The Strait of Hormuz is only 33 km wide.
Yet today, it is one of the most critical pressure points for global trade — and the ongoing war tensions in the Gulf region are sending shockwaves across industries worldwide.

For India’s corrugation and packaging sector, the impact is immediate and measurable.
This is not just geopolitics.
This is cost escalation, supply uncertainty, and margin pressure.
Why This War Is a Direct Threat to Supply Chains
The Strait of Hormuz connects the Persian Gulf to global shipping routes. Nearly:
- 20% of the world’s oil supply
- Around 20% of global LNG shipments
- About one-third of global urea trade
move through this narrow corridor.
When conflict escalates, shipping through this route becomes risky, restricted, or delayed. Insurance premiums rise. War-risk surcharges are added. Some vessels reroute entirely.

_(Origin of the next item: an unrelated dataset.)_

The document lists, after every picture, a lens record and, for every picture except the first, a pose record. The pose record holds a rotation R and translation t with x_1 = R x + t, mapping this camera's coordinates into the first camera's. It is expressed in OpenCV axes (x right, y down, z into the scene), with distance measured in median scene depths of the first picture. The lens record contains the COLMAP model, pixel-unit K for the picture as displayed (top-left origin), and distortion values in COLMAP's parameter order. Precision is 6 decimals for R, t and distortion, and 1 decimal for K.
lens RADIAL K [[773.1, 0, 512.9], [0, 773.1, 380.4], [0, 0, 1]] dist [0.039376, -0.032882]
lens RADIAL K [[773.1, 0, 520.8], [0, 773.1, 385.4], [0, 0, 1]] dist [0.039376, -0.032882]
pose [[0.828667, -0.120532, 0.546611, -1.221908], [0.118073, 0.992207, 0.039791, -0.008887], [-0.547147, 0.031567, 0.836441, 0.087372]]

Several ships are now diverting around the Cape of Good Hope — adding 15–20 days to transit time.
That means:
- Higher freight cost
- Working capital stuck at sea
- Delivery uncertainty
- Increased landed cost

Why India Feels the Impact Faster
India imports nearly 88% of its crude oil requirement.
When war disrupts oil movement:
- Fuel prices rise
- Power generation cost increases
- Coal prices spike
- Transportation becomes expensive
- Currency volatility affects imports
For paper mills and corrugation plants, energy and logistics are core cost components — not optional overheads.

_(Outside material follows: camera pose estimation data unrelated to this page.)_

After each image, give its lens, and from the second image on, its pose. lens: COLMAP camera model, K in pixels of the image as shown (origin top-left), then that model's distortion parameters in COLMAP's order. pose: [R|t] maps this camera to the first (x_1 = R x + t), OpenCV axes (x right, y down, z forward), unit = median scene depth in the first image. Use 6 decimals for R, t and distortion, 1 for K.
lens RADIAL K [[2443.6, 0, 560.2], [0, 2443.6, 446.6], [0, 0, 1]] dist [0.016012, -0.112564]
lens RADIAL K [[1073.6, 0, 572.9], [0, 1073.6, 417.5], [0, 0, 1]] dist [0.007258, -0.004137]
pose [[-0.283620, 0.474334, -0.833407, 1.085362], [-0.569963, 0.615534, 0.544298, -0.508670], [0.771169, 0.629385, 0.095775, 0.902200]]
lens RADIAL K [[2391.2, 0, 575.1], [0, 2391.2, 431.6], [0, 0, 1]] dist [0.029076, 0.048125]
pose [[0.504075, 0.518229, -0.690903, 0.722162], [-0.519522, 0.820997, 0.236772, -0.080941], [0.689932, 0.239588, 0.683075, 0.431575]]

Even small fluctuations can shift profitability significantly.
Direct Impact on Corrugation & Paper Mills
1️⃣ Coal & Energy Cost Surge
Paper manufacturing is energy-intensive. Rising coal and fuel prices immediately increase reel production cost. Mills are forced to revise prices or operate under margin stress.

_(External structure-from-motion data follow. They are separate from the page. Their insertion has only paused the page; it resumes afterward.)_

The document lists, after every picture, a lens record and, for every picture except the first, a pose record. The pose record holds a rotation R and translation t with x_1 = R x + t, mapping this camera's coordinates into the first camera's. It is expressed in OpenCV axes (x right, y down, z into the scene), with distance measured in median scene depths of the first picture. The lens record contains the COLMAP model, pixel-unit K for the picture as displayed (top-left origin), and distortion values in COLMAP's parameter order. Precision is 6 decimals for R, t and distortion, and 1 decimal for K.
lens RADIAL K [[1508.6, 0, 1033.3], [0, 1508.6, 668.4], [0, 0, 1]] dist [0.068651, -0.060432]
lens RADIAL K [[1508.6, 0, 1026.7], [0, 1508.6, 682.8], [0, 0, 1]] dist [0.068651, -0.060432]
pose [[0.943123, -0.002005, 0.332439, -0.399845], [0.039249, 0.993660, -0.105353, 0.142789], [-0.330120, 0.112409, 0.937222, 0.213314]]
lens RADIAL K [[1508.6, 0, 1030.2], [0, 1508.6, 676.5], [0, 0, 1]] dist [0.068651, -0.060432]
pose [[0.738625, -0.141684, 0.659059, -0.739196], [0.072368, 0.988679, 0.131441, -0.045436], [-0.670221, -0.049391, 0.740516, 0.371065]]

2️⃣ Imported Waste Paper & Chemical Delays
War-zone shipping risks have disrupted:
- Imported waste paper movement
- Chemical supply chains
- Specialty additives availability
Longer transit cycles disturb production planning for mills and downstream box manufacturers.
3️⃣ Freight & War Risk Premiums
Shipping companies are adding:
- Conflict surcharges
- War-risk insurance charges
- Container repositioning costs
Freight is no longer stable — it is volatile and reactive to war developments.
What This Means for Box Manufacturers
For corrugation plants and allied industries, the war translates into:
- Sudden kraft paper price revisions
- “Subject to confirmation” booking policies
- Irregular supply schedules
- Margin compression on fixed contracts
- Increased working capital requirement
Industries like FMCG packaging, agri-exports, electronics packaging, and industrial cartons are already experiencing pressure.
Geopolitical war is no longer background noise.
It is now a pricing variable.
The Strategic Shift Required
In a war-driven supply environment, reactive buying can be dangerous.
Smart corrugation businesses are:
- Diversifying supplier sources
- Building buffer inventory for critical GSM grades
- Locking freight wherever possible
- Revising pricing clauses with end customers
- Closely monitoring currency movement
- Strengthening partnerships with reliable paper suppliers
Risk management is now part of procurement strategy.
The Larger Reality
The Strait of Hormuz may be 33 km wide.
But its disruption affects:
- Kraft paper pricing
- Liner board supply
- Fluting availability
- Coal markets
- Freight economics
- Packaging margins
War today does not remain at borders.
It moves through supply chains.
Our View at Go Bio Services
At Go Bio Services, we are closely tracking:
- Global paper and pulp trends
- Freight and shipment movements
- Energy and coal price fluctuations
- Import timelines
Our focus remains on transparency, proactive communication, and supporting our channel partners through volatility.
If you are in corrugation, packaging, or import-export, this is not distant international news.
It directly impacts your cost sheet.
And preparation will determine who protects margins — and who absorbs losses.